Our first blog this week addressed what a blister is, how it is formed and what are some things you can be doing to best prevent blisters. This week, we are going to be looking at what to do once a blister has formed and how to manage it as well as some general advice in regards to what to do once you’ve finished a charity run/walk.

As we mentioned in the first blog, blisters form as a protective measure to prevent further damage to the superficial layers of skin. So once a blister has formed, do not pop the blister to release the fluid. Despite its contribution to pain and discomfort, it is there for protective purposes. Popping blisters in a non sterile fashion increases the likelihood of infection dramatically and is best left for your podiatrist to manage. In addition to this, it will likely be uncomfortable as the tender skin under the blister will become exposed. Prior to seeing your podiatrist, dressing the blister with betadine and a bandaid is adequate in managing it safely and wear shoes that you are comfortable in.

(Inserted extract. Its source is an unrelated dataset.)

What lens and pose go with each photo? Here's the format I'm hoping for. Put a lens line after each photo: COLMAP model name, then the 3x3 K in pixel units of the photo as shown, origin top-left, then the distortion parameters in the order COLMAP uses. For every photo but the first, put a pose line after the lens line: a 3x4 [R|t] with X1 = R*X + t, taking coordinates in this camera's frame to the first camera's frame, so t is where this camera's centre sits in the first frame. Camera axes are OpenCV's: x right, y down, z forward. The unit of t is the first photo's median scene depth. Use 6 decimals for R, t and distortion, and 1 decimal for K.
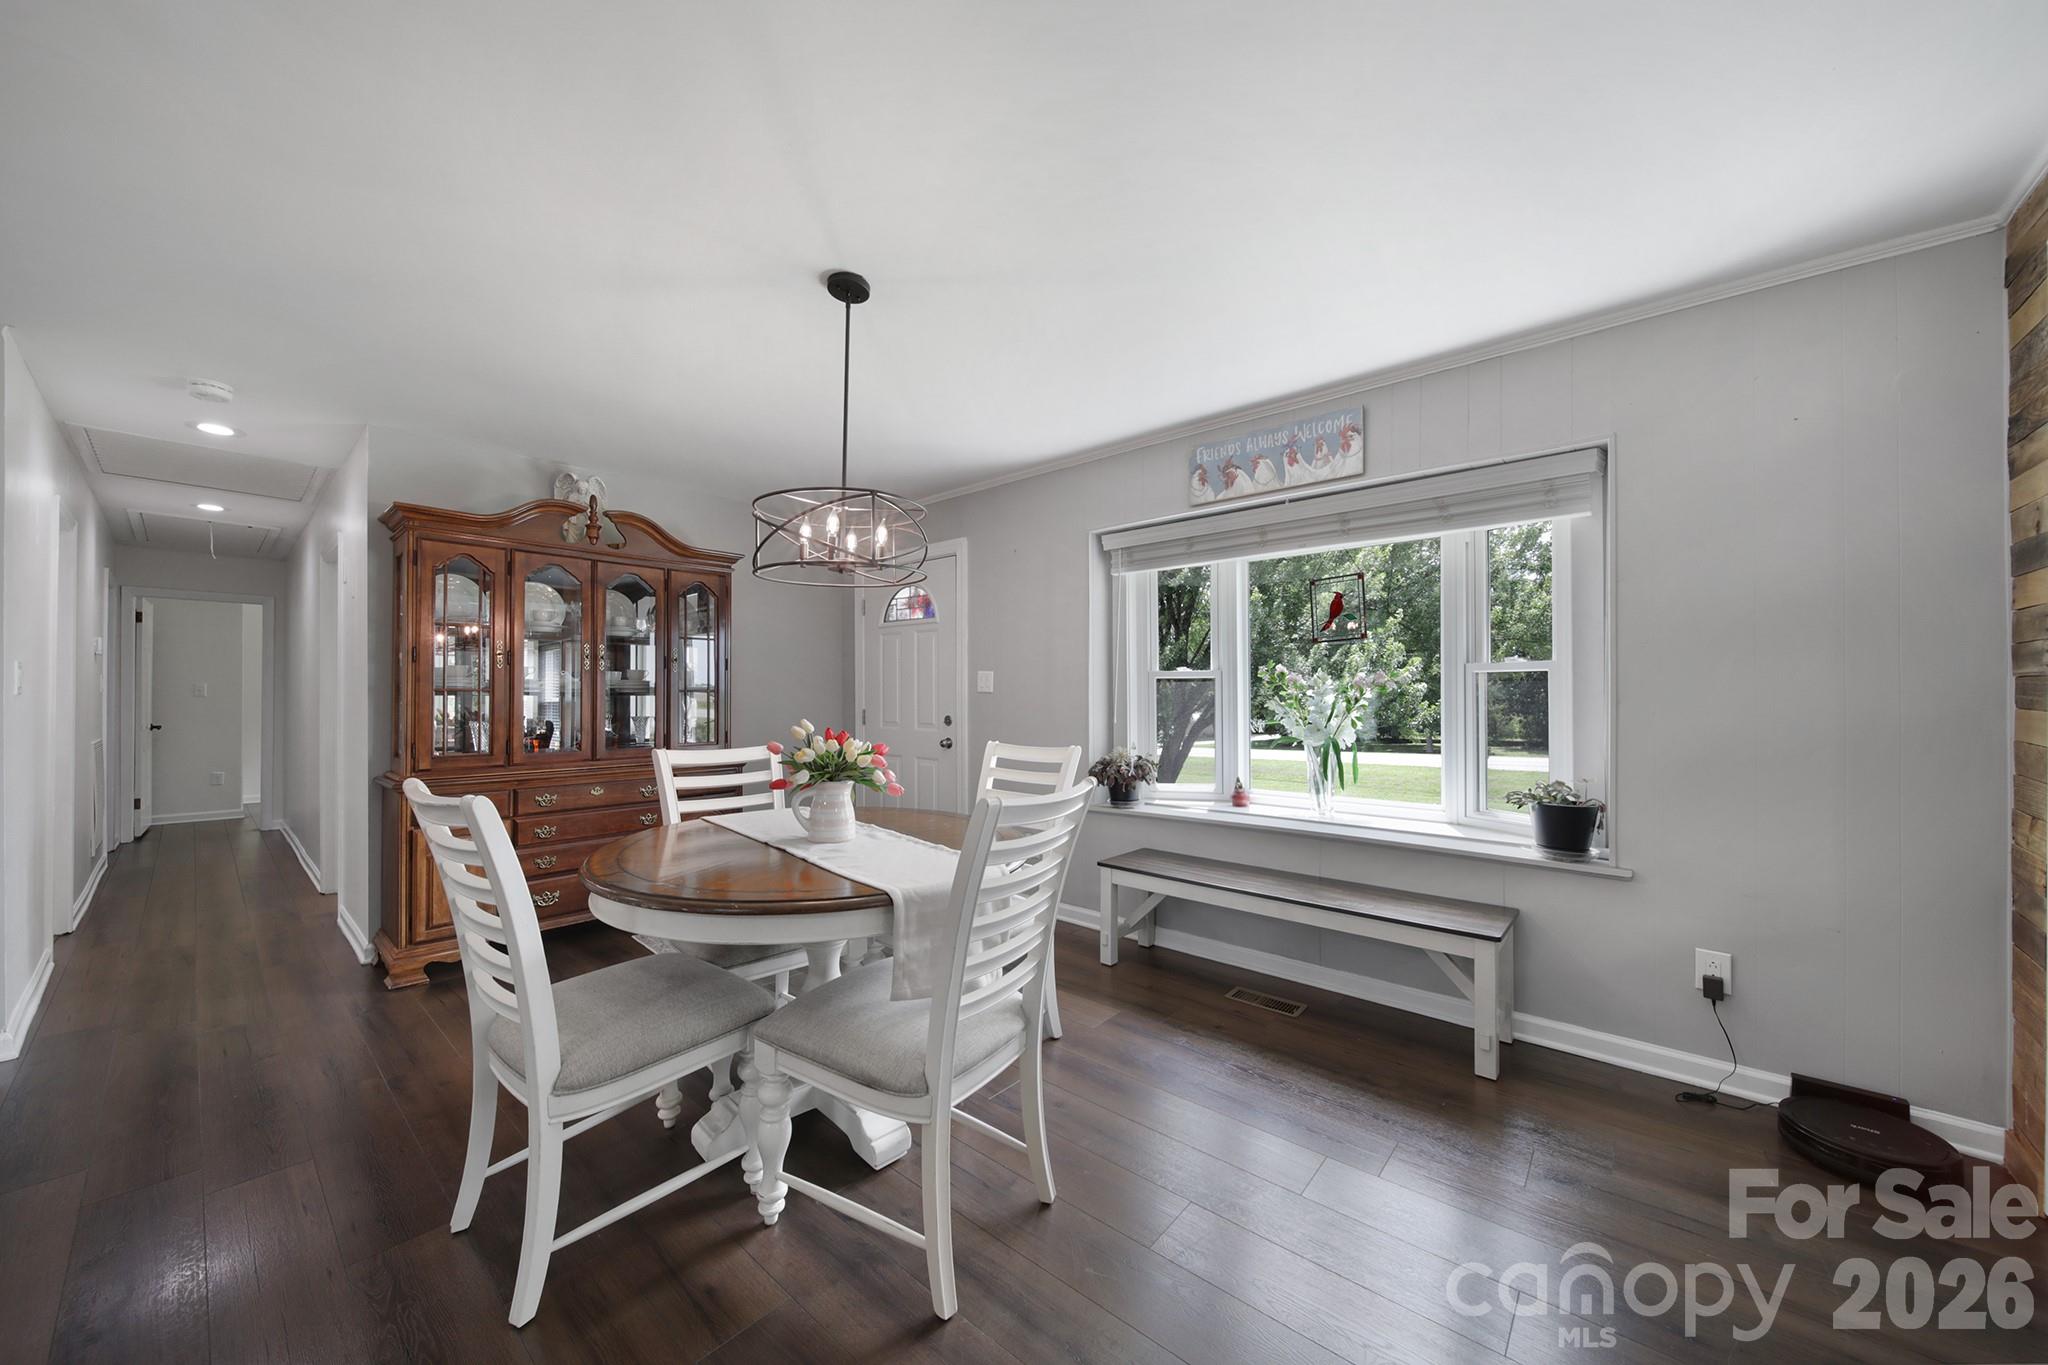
lens RADIAL K [[723.7, 0, 1019.7], [0, 723.7, 686.3], [0, 0, 1]] dist [0.000039, 0.000140]
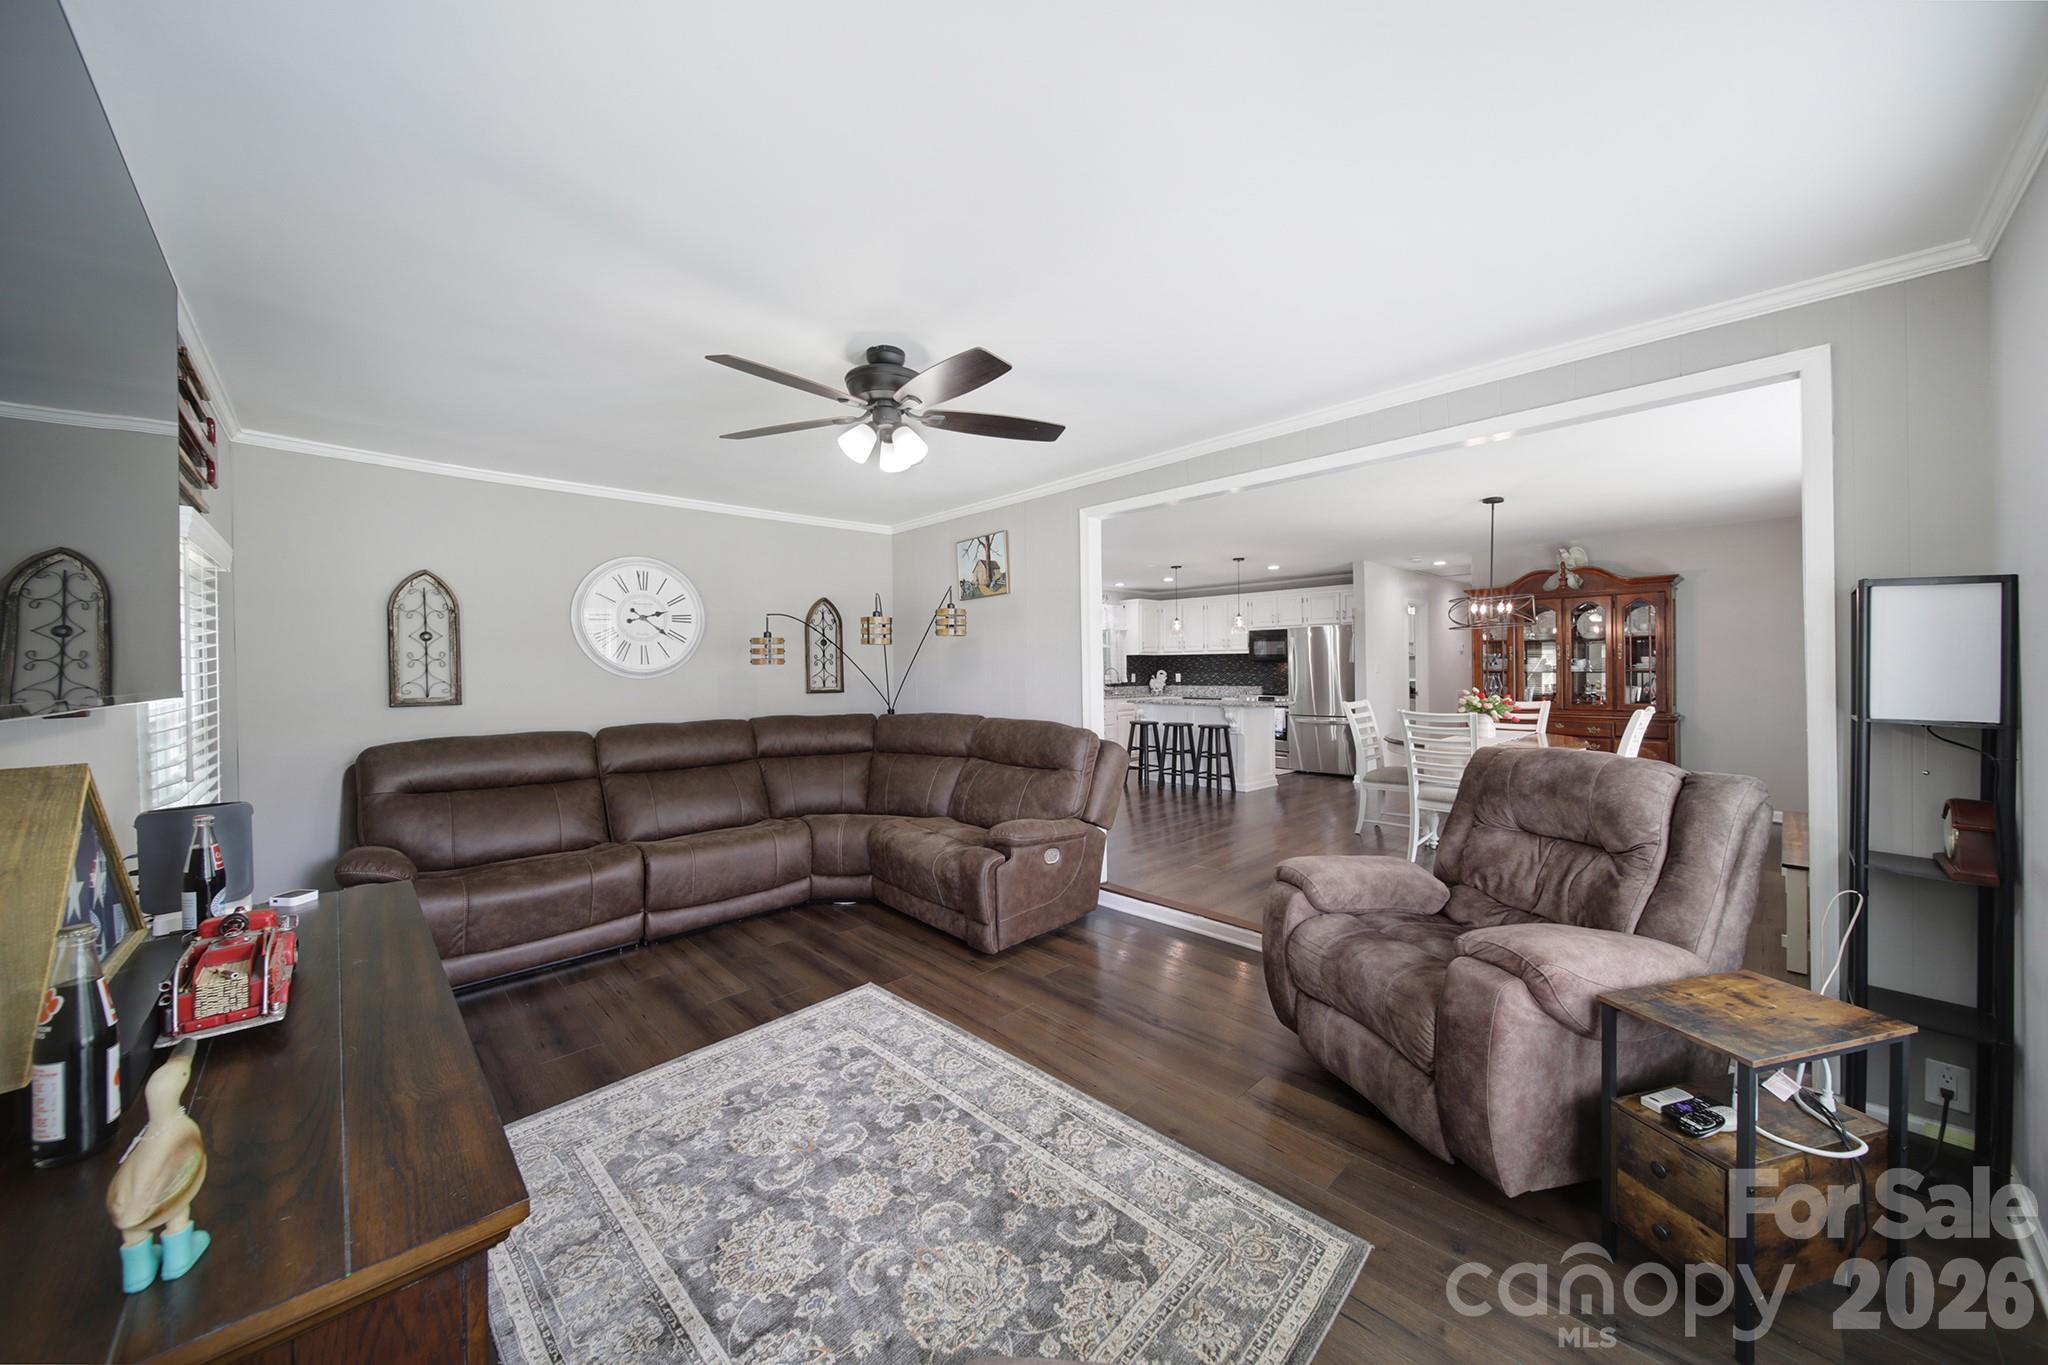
lens RADIAL K [[713.6, 0, 1022.8], [0, 713.6, 673.4], [0, 0, 1]] dist [0.001227, -0.002372]
pose [[-0.089988, 0.009789, -0.995895, 1.385199], [0.024660, 0.999667, 0.007598, -0.036675], [0.995637, -0.023875, -0.090200, -0.188309]]
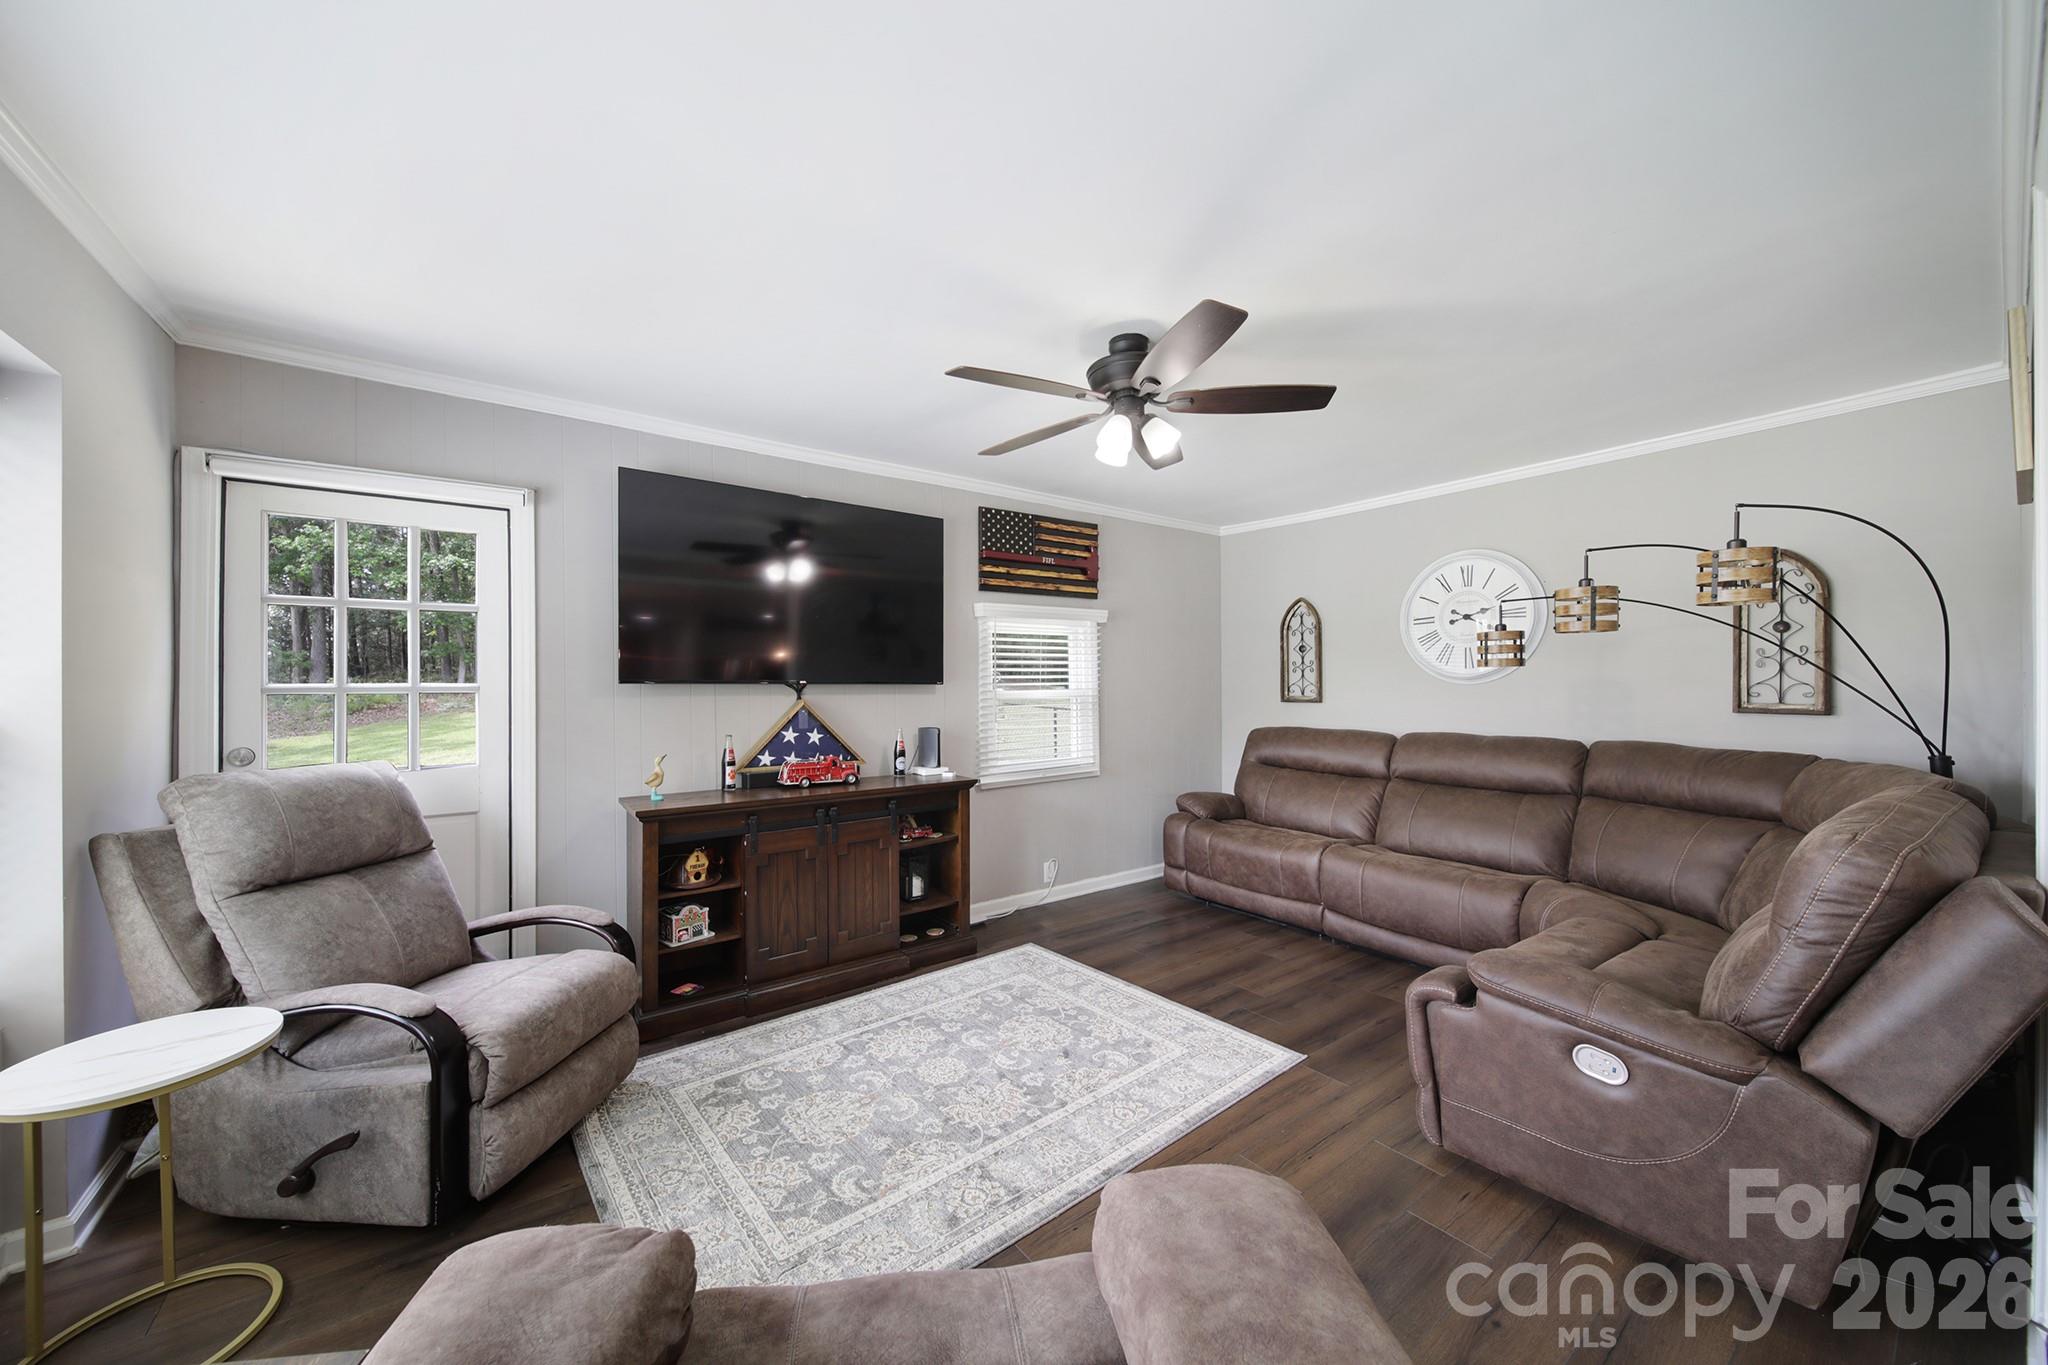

The management of blisters is a common presentation podiatrists treat. There are some cases where best management includes just leaving the blister alone, but in most cases an appointment with your podiatrist will include the safe, sterile and pain free debridement of the overlying blister roof and consequent draining of the fluid. When done in a safe manor, the release of the fluid and removal of surrounding skin can speed up the healing process as well as increase comfort immediately in some cases.

If you have just finished a fun run, our advice as podiatrists would be to monitor your feet very carefully over the next few days whilst you’re recovering. Blisters can form slowly even after you have finished the fun run, so to be extra careful you should have some dressings on you at all times so you don’t get caught out and about with a painful blister on your foot.

Assuming you had done some training in preparation for the fun run, take some days or a week off of training to adequately recover. Following this, take the opportunity to remain consistent with your movement goals. You’ve already done the hard work of fine tuning your body to withstand a big run, so you could continue on with any form of movement or exercise that you find enjoyable.

Good luck to those participating in any events in the coming months!